• What do these errors mean?

    Many of the errors will be HTTP status codes which can easily be looked up on wikipedia or RFC 7231. Some of the errors you encounter will not have an HTTP status code. These errors are defined by LoadStorm.

    Common HTTP Status Codes

    • 400: Bad Request – A VUser sent a request that is not properly formatted.
    • 401: Unauthorized – A VUser failed authentication to access the target server.
    • 403: Forbidden – A VUser lacked the permission to get a resource.
    • 404: Not Found – Usually the link is invalid due to a typo, stale token, or the file does not exist.
    • 500: Internal Server Error – Usually indicates the target server is having trouble with the load or something is wrong with the request.
    • 502: Bad Gateway – Could be a configuration issue with target server.
    • 503: Service Unavailable – Your server is barely functioning, and can only respond with this status code.

    Common LoadStorm Error Codes

    • Request Read Timeout – The request may have begun to respond but was cancelled when it reached the customizable timeout limit.
    • Request Connection Timed Out – A VUser couldn’t establish a TCP connection to the target server after 10 seconds, and this limit is not adjustable.
    • Socket Connection Reset – The connection was reset by the target server via a TCP reset packet which breaks the connection immediately.
    • SSL Handshake Failure – The request was cancelled because it was unable to establish a secure connection possibly due to an obsolete cipher suite or mismatched SNI.
  • What does “response time” mean?


    LoadStorm calculates the response time in the following manner:

    The total time taken between the first byte of the request sent and the last byte of the response received for all requests made. This includes the network latency and the time for the server to respond.

    The primary page normally includes the HTML, CSS, and Javascript files. However, the primary page could be another resource such as a PDF, video, or Flash file. The response time may appear slightly faster than observed by you in a browser because it does not include time for a browser to render the page. Of course render time will be affected by browser type, operating system, and horsepower of the client computer.

    It is also important to note that LoadStorm’s servers probably have faster internet connections than many homes and offices.

  • How does it generate HTTP traffic against my web application?

▶ [INFORMATION GIVEN]:
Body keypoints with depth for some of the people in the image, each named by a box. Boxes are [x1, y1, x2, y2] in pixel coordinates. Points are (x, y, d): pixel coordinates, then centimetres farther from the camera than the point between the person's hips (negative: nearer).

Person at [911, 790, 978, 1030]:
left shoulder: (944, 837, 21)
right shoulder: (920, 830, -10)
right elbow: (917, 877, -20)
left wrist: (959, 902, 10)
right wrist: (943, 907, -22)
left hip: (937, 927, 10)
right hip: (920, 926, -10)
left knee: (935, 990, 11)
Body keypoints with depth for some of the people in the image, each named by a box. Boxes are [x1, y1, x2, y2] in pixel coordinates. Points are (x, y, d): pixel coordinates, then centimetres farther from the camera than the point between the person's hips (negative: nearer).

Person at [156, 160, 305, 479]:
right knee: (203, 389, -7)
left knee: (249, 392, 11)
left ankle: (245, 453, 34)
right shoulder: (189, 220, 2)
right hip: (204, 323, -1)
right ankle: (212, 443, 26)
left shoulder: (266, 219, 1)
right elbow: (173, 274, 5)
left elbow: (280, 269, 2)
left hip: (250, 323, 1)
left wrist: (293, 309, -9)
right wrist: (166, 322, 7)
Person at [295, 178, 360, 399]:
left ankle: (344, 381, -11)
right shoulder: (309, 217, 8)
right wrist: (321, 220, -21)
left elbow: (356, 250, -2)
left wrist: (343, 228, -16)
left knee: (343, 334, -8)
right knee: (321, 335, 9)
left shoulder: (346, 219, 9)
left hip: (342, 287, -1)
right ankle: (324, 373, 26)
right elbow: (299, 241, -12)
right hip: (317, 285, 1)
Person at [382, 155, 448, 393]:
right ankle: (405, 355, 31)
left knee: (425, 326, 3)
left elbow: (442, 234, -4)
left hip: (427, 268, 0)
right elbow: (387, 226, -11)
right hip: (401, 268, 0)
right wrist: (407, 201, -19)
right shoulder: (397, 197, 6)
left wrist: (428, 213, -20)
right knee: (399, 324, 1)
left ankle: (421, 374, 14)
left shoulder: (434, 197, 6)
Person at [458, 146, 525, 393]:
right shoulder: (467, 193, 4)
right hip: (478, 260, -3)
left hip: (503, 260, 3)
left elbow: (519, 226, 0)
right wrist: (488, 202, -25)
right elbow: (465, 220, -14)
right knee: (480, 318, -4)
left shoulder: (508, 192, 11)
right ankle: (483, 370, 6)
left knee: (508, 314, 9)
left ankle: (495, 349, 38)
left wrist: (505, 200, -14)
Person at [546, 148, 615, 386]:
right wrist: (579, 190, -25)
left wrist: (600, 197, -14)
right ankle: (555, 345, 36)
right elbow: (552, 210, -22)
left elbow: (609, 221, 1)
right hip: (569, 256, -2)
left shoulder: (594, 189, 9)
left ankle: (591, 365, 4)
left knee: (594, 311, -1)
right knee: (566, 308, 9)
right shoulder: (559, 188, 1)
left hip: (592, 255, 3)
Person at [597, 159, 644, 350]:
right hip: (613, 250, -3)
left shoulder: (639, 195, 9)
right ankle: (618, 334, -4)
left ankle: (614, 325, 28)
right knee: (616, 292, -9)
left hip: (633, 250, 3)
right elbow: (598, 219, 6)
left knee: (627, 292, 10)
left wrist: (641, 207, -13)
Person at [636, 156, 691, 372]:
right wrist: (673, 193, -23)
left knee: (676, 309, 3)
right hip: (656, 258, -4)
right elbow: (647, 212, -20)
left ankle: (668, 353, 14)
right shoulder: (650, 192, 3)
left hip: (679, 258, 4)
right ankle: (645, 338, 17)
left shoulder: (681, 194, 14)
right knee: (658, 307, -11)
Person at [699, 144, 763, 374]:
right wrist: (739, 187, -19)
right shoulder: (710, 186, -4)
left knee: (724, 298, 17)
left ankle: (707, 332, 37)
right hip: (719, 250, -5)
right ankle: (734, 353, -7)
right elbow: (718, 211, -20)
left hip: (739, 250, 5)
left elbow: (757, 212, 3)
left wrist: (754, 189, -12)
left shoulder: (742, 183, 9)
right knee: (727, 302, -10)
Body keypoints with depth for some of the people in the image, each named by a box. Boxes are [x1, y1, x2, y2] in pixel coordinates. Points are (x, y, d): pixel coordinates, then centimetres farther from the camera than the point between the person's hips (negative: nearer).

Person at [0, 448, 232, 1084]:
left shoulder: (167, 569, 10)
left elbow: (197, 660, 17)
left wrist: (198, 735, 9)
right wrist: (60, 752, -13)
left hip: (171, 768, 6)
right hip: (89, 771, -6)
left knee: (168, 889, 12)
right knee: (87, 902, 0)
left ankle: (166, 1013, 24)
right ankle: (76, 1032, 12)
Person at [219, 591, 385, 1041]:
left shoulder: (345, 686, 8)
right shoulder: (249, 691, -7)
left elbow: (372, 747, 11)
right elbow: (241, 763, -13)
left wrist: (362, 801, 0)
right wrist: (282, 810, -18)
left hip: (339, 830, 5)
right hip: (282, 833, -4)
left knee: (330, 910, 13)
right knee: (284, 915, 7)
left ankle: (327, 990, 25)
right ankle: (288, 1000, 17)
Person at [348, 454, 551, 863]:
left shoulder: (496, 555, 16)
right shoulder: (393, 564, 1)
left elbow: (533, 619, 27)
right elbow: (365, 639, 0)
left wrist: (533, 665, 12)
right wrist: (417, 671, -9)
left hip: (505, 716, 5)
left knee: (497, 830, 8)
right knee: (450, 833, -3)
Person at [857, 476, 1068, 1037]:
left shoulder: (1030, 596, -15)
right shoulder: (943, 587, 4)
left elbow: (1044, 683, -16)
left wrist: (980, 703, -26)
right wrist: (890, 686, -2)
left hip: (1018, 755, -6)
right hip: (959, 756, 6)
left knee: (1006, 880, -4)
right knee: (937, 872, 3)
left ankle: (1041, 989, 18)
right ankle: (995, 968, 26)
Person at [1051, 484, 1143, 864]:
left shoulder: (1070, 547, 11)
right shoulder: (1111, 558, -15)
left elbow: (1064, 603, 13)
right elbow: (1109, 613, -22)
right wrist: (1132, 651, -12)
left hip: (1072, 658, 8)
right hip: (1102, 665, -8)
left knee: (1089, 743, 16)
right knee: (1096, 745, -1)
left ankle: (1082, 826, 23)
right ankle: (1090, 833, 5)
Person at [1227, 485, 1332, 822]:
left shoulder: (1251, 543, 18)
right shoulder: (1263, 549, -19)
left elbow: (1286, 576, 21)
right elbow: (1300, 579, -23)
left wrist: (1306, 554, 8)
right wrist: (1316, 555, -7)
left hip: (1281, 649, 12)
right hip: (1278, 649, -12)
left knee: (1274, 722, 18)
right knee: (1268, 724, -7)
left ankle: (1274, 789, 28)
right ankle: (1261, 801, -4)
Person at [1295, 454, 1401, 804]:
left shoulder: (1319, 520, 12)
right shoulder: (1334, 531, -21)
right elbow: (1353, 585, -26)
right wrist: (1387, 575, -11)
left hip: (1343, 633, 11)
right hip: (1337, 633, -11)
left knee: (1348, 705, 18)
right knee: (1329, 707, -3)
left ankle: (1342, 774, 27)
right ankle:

▶ [ASSIGNED TASK]: In the LoadStorm help text, give the passage between "The primary page normally" and "the client computer.", inclusive, again, substituting "main page" for every "primary page".

▶ [ANSWER SECTION]:
The main page normally includes the HTML, CSS, and Javascript files. However, the main page could be another resource such as a PDF, video, or Flash file. The response time may appear slightly faster than observed by you in a browser because it does not include time for a browser to render the page. Of course render time will be affected by browser type, operating system, and horsepower of the client computer.